Menurut Miswan, status suatu kawasan sebagai HPK atau HPT tetap harus dihormati sesuai ketentuan peraturan perundang-undangan. Oleh karena itu, siapa pun yang membangun villa, membuka perkebunan, atau menguasai kawasan hutan tanpa hak dapat menghadapi konsekuensi hukum sesuai aturan yang berlaku.

> "Tidak ada satu pun aturan yang membolehkan seseorang menduduki dan menguasai kawasan HPK maupun HPT untuk dijadikan villa atau perkebunan kelapa sawit secara sepihak. Semua kegiatan di kawasan hutan harus memiliki dasar hukum dan mengikuti mekanisme yang ditetapkan pemerintah," tegas Miswan.

 

Didampingi Darbi S.Ag, Miswan juga menyampaikan bahwa UU Cipta Kerja bukanlah dasar untuk melegalkan penguasaan kawasan hutan secara sembarangan.
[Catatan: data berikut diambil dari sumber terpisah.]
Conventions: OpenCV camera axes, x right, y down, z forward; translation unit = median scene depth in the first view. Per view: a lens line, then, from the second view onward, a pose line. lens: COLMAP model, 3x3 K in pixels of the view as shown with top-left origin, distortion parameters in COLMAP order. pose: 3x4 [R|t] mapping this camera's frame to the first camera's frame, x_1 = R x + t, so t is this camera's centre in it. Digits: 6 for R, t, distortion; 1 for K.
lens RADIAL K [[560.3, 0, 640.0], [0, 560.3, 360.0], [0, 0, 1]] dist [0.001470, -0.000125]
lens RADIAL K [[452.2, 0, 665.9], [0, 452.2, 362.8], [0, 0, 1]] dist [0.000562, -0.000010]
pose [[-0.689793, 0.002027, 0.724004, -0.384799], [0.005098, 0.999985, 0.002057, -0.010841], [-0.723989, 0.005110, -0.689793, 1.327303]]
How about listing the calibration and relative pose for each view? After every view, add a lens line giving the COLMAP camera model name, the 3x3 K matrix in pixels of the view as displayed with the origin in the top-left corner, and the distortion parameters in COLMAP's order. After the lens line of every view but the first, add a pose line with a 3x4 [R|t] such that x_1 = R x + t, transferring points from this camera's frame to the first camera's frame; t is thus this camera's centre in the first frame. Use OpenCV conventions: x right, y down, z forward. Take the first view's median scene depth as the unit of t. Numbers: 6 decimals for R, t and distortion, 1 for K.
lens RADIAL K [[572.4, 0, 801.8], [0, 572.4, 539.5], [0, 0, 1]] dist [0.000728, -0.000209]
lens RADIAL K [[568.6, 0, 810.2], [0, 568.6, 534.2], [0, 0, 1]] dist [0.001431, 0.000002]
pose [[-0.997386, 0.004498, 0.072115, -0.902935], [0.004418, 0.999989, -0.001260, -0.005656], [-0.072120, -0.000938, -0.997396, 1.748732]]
Menurutnya, pelanggaran terhadap ketentuan pemanfaatan kawasan hutan dapat dikenai sanksi administratif, dan apabila memenuhi unsur tindak pidana kehutanan, dapat diproses sesuai peraturan perundang-undangan yang berlaku.

LSM KOREK Riau meminta aparat penegak hukum, termasuk Satgas Penertiban Kawasan Hutan dan Polda Riau, untuk bertindak tegas terhadap setiap dugaan penguasaan dan alih fungsi kawasan HPK maupun HPT menjadi villa atau perkebunan kelapa sawit tanpa izin yang sah.

Miswan menegaskan bahwa penegakan hukum harus dilakukan secara adil dan tanpa pandang bulu demi menjaga kelestarian hutan serta memberikan kepastian hukum kepada masyarakat.

"Kami mendukung penuh upaya pemerintah dan aparat penegak hukum dalam menertibkan penguasaan kawasan hutan yang melanggar aturan. Hutan adalah aset negara yang harus dijaga, bukan dikuasai untuk kepentingan pribadi secara melawan hukum," tutup Miswan, didampingi Sekretaris DPW LSM KOREK Riau, Darbi S.Ag.